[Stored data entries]
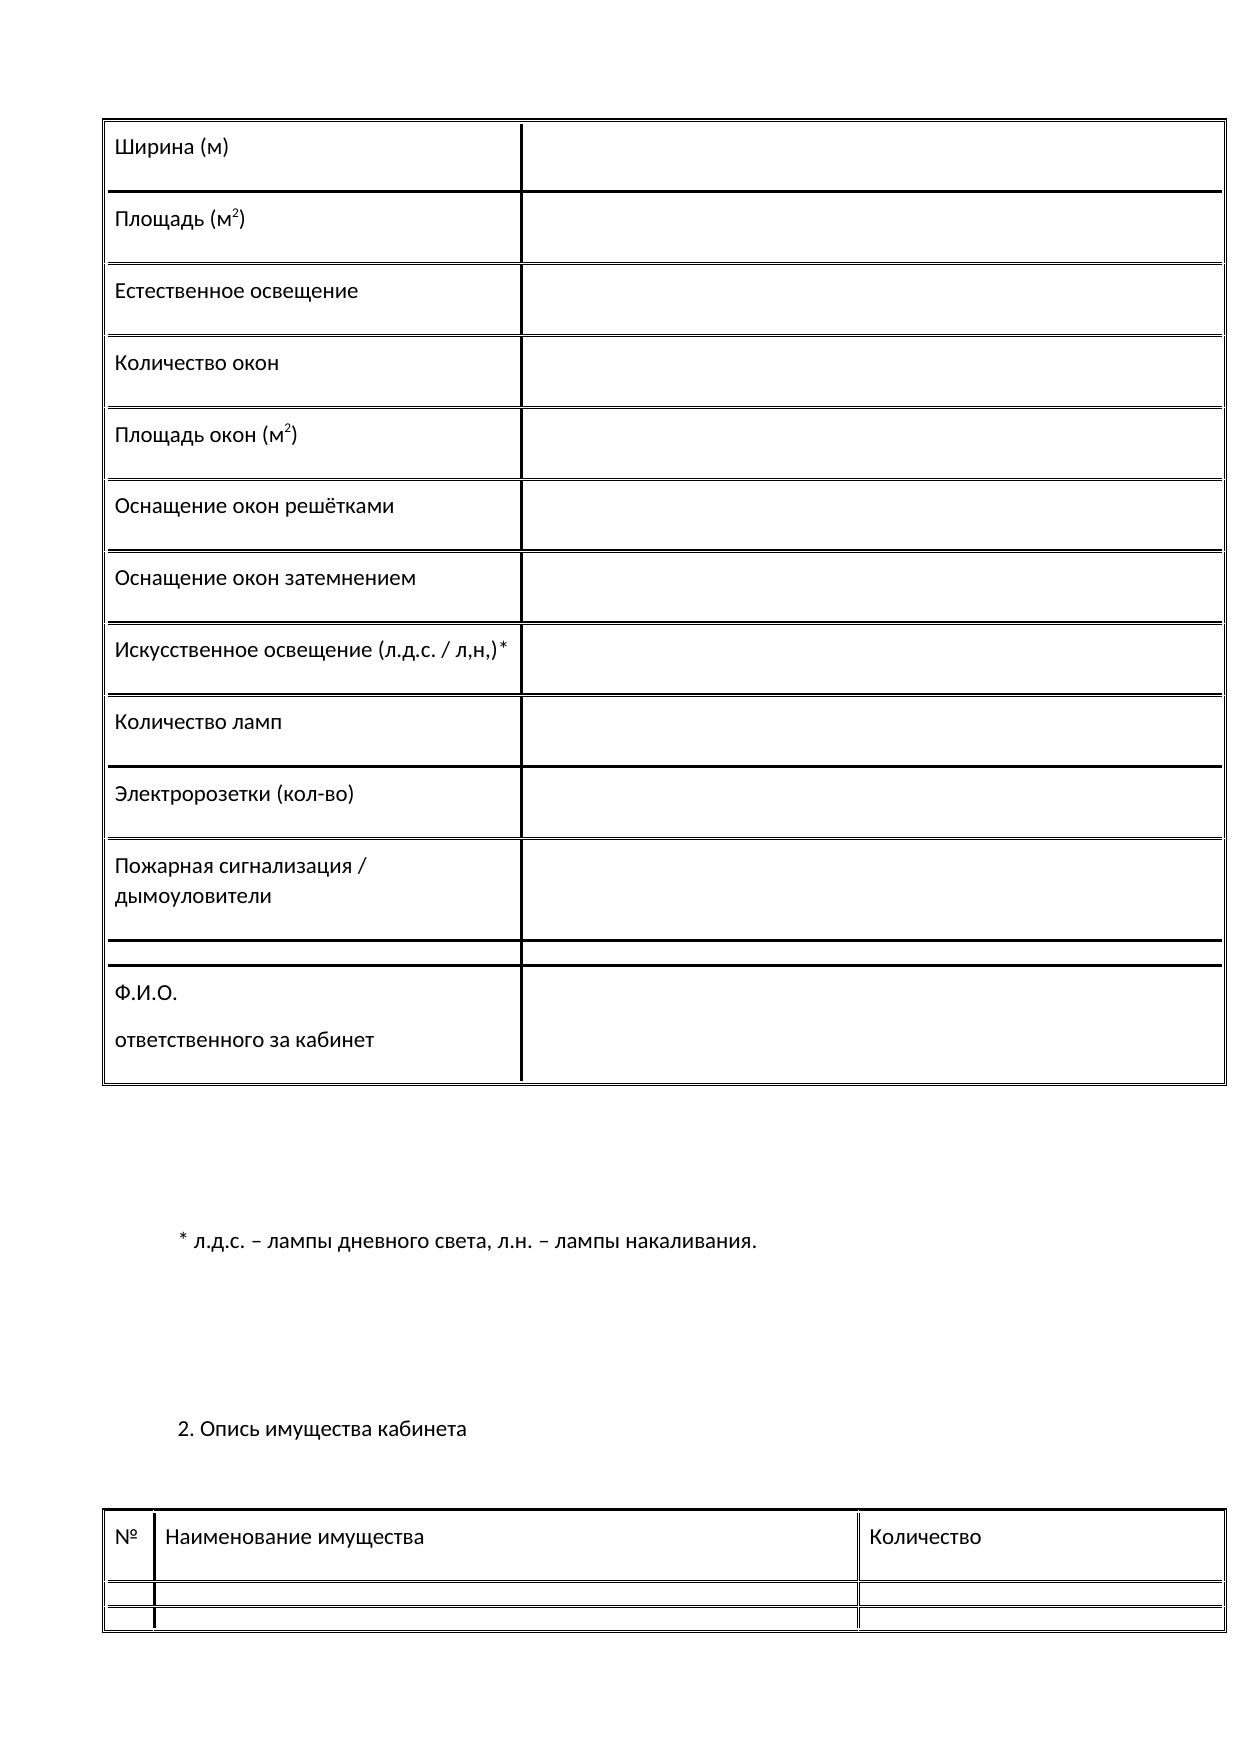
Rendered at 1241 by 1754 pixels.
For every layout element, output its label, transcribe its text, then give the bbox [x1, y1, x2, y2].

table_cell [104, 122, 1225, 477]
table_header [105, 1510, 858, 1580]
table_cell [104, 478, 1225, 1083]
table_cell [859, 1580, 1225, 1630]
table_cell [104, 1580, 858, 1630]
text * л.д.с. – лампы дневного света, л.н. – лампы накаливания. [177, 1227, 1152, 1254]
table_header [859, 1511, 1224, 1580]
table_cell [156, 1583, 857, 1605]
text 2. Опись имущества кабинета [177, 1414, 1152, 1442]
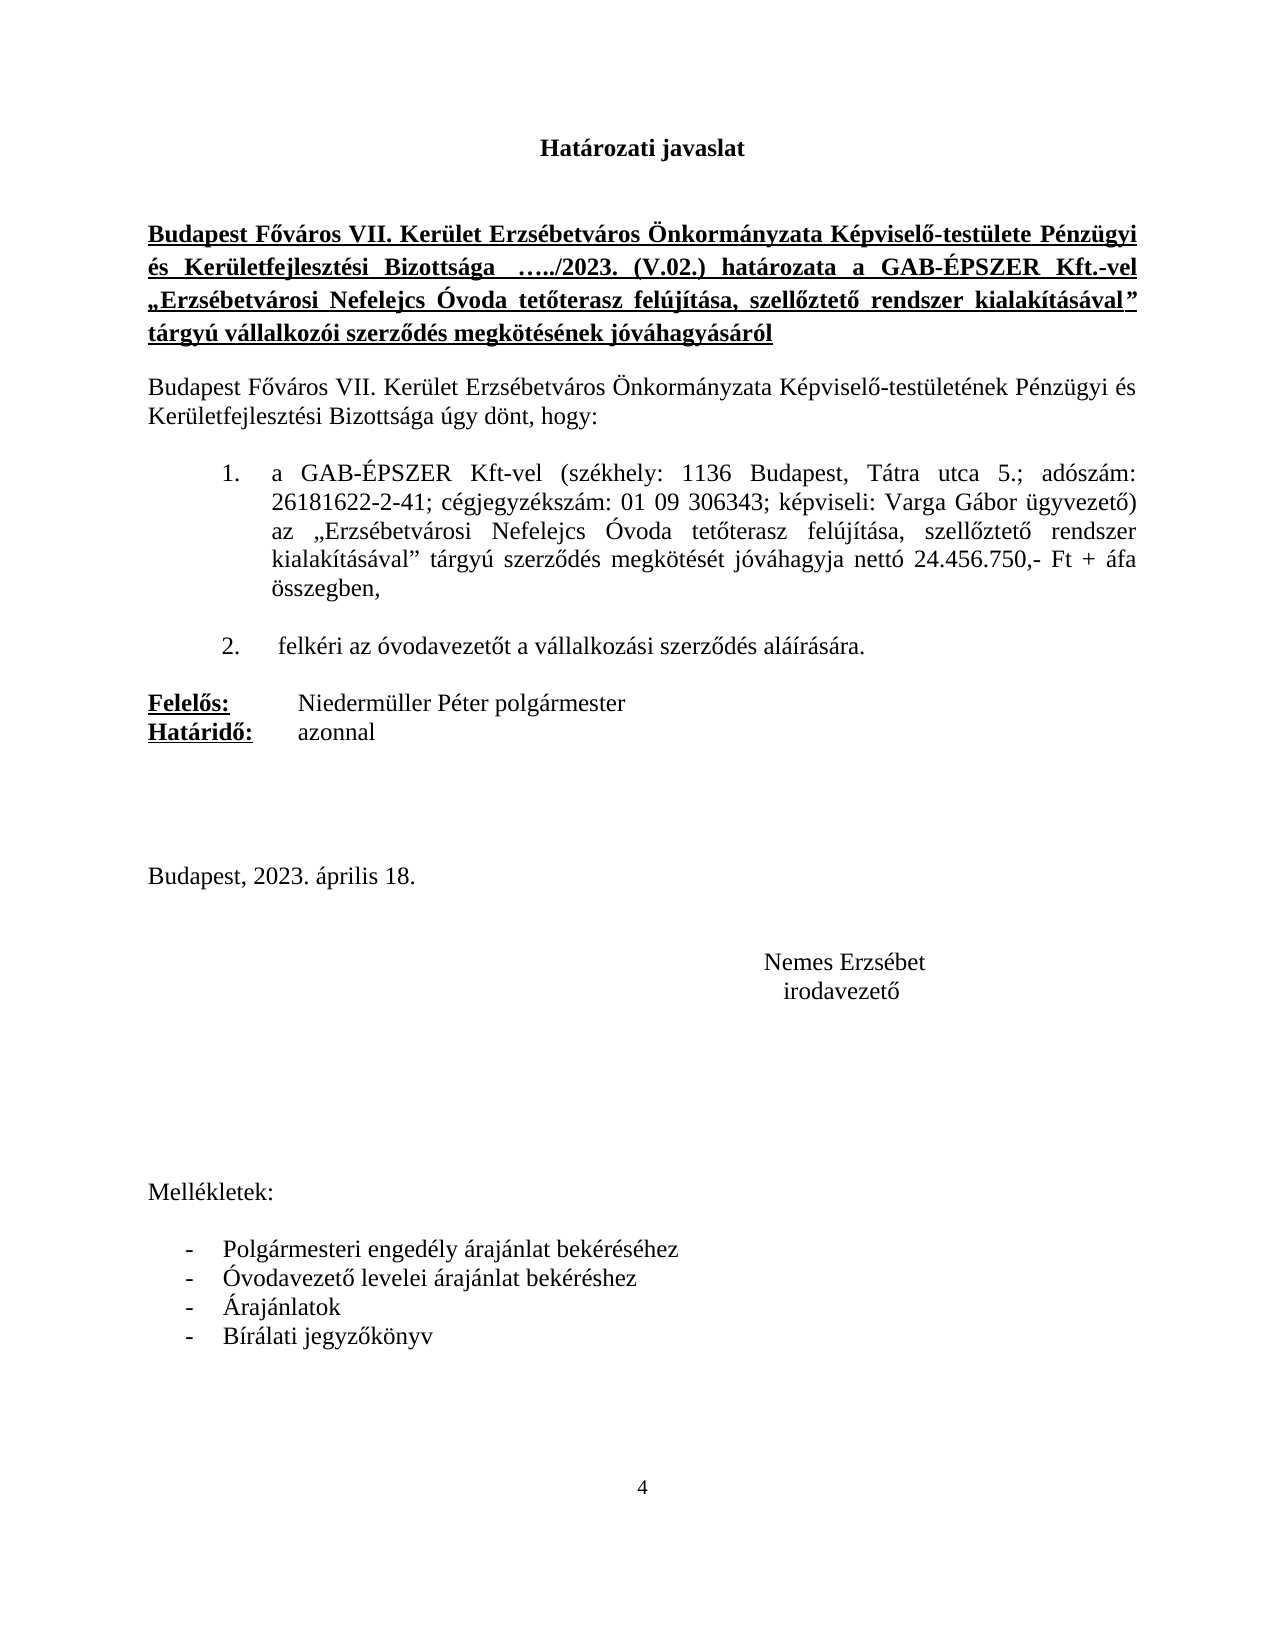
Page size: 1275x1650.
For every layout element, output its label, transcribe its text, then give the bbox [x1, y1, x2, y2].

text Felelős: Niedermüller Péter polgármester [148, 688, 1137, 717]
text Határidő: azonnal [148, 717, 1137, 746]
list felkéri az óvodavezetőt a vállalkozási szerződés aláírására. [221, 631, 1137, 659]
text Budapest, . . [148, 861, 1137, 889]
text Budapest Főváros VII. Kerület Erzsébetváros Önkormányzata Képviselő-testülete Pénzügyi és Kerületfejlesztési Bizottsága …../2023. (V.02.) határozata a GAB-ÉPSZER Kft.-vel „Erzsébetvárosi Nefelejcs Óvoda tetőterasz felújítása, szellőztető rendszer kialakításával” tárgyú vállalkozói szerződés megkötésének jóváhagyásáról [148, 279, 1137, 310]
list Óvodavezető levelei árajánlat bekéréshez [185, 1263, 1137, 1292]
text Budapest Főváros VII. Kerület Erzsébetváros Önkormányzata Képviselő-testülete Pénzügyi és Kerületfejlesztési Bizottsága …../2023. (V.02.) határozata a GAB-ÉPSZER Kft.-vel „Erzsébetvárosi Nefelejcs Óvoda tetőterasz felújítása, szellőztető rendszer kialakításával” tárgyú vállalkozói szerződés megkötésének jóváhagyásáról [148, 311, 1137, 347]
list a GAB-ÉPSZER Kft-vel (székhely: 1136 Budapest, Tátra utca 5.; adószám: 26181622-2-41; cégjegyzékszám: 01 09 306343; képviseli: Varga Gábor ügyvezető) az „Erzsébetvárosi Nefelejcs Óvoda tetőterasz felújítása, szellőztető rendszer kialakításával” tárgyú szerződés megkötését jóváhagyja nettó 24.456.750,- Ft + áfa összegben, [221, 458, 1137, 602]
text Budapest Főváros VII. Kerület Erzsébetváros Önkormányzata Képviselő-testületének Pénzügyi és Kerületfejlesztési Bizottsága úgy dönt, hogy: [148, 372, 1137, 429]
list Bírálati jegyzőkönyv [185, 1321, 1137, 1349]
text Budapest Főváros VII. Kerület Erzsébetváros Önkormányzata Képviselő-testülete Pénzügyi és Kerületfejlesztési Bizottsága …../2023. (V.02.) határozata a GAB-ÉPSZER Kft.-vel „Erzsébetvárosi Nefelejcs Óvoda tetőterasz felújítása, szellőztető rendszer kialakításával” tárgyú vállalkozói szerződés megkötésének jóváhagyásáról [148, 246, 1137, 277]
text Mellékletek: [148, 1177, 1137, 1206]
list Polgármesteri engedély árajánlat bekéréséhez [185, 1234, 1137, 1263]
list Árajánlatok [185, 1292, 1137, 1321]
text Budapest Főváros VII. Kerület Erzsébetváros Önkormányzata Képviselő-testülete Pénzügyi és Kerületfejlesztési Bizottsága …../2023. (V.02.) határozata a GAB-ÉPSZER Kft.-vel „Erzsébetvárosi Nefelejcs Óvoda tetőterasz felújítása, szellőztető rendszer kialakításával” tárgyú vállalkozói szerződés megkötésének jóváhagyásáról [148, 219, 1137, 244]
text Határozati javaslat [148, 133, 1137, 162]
* * *
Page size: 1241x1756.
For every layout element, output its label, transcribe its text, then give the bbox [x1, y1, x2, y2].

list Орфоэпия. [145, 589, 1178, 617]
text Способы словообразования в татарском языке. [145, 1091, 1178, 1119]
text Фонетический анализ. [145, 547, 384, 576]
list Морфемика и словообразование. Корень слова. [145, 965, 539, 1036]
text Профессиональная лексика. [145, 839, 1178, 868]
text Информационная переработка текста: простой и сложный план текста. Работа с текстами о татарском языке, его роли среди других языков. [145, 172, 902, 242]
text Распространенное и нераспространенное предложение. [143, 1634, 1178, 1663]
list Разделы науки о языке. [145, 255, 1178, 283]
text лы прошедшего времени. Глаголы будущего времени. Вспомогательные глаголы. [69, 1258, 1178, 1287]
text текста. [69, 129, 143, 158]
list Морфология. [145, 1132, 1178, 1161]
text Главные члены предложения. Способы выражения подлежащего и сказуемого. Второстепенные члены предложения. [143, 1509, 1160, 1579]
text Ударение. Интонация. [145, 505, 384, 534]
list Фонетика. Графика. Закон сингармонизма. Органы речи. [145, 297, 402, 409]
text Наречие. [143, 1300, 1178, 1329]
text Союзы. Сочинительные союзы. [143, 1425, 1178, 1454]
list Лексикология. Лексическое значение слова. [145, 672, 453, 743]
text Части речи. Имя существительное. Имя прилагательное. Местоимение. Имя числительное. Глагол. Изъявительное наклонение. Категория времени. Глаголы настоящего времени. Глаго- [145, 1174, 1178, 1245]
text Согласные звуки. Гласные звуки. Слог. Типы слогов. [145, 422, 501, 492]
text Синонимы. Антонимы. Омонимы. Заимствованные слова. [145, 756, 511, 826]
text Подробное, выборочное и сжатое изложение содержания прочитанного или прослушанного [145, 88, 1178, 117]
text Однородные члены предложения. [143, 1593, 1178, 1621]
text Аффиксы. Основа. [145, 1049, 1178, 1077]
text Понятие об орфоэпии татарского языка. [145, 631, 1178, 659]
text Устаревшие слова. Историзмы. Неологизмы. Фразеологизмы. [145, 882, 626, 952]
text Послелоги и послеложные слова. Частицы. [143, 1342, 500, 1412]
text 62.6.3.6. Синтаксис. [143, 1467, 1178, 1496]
---
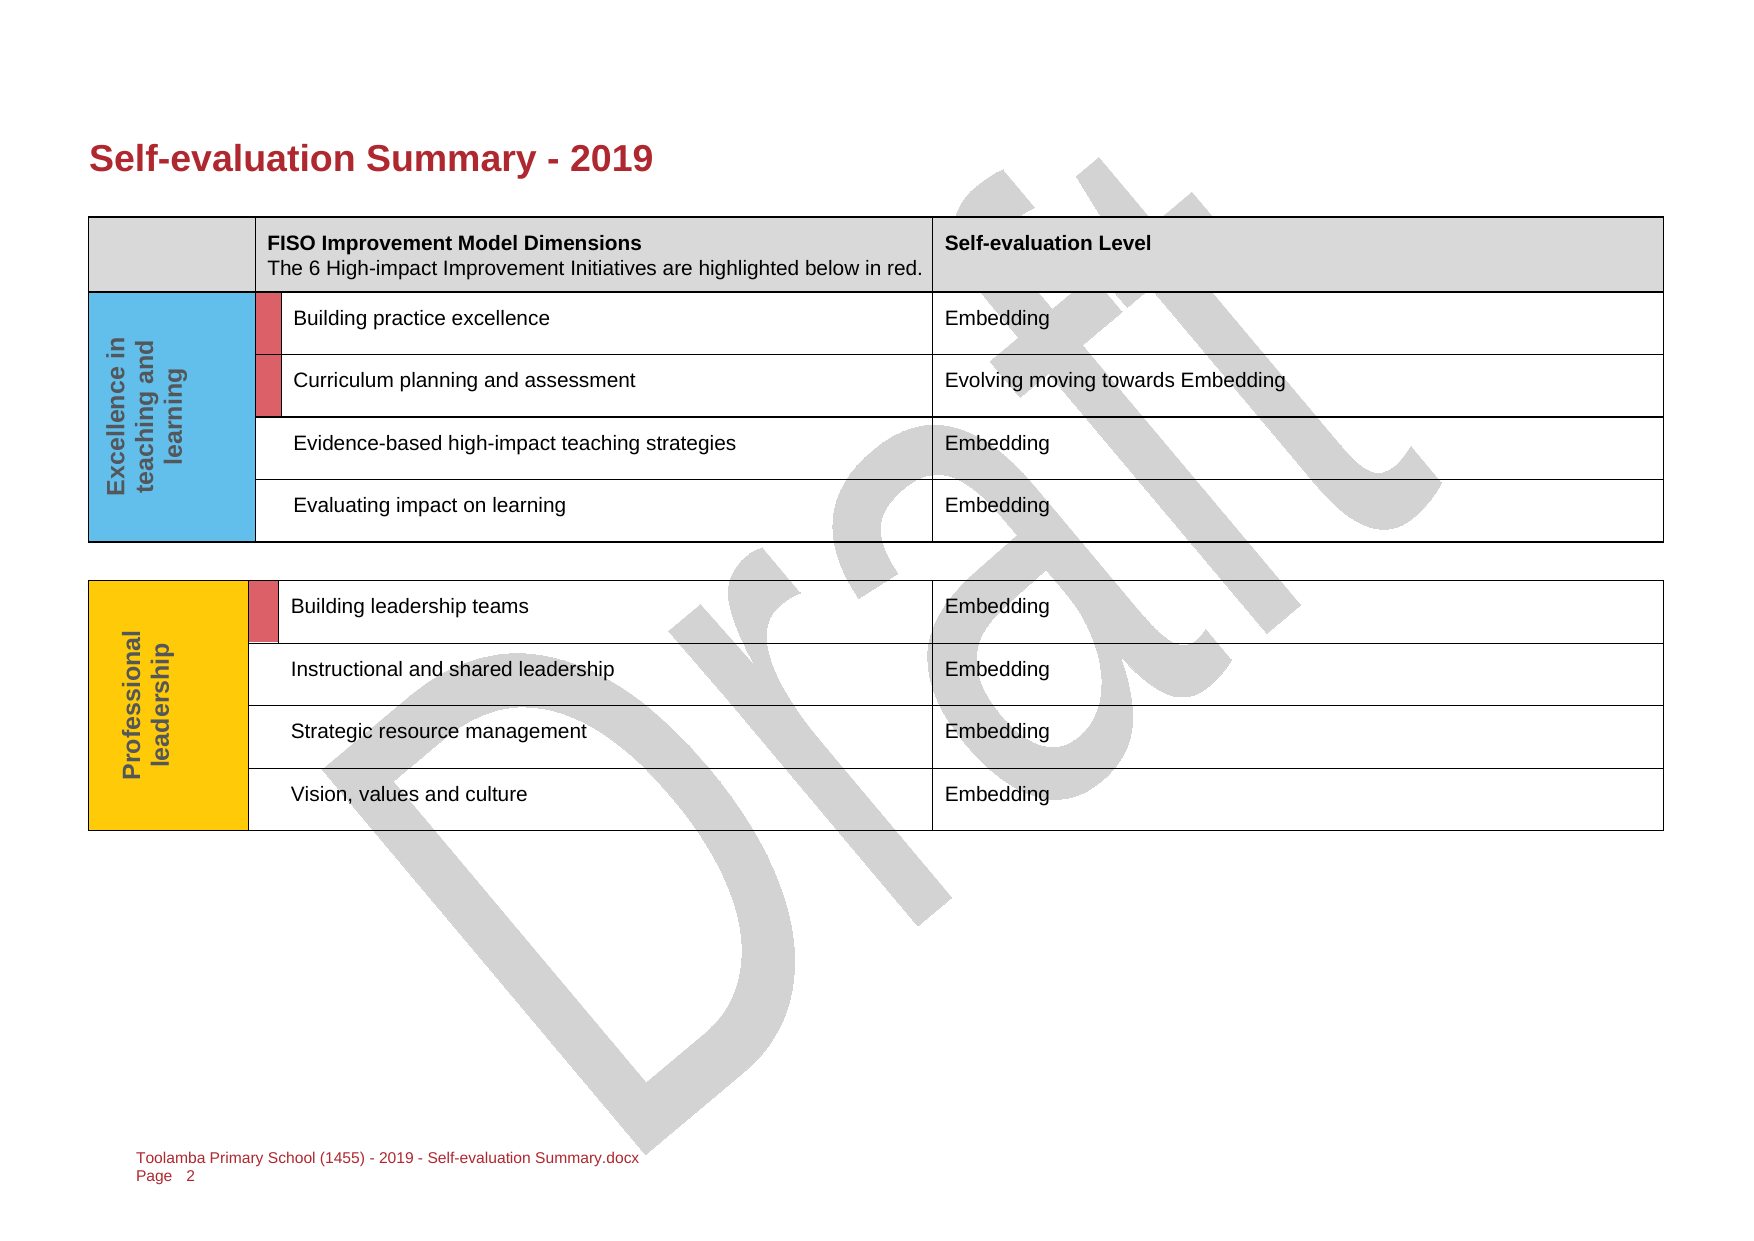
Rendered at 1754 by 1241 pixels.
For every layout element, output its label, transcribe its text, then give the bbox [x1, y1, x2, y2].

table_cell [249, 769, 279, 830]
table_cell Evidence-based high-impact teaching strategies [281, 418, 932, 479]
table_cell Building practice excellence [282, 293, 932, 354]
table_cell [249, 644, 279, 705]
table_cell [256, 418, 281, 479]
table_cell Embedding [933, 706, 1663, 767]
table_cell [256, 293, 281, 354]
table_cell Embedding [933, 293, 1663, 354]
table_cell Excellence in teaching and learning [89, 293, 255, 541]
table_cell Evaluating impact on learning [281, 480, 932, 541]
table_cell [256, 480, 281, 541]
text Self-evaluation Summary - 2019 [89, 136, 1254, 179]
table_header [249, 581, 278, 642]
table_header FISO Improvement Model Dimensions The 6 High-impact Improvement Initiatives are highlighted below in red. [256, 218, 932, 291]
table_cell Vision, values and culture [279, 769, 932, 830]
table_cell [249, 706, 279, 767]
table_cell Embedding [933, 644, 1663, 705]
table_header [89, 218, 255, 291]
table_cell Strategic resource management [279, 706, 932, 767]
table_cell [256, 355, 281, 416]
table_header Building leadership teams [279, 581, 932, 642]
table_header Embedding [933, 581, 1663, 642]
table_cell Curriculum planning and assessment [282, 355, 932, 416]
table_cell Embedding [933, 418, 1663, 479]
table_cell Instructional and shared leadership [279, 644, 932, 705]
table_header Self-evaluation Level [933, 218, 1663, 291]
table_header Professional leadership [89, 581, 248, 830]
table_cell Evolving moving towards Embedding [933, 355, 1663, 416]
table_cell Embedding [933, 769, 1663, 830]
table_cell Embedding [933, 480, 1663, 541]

= JOB ITEM =
Keep to the lines above from the line with "table_cell [156, 1583, 857, 1605]" to the line with "Page size: 1275x1650.", and set down exactly those, inclusive, with nothing else and every picture left out.

= EXERCISE RESPONSE =
table_cell [156, 1583, 857, 1605]
text 2. Опись имущества кабинета [177, 1414, 1152, 1442]
Page size: 1275x1650.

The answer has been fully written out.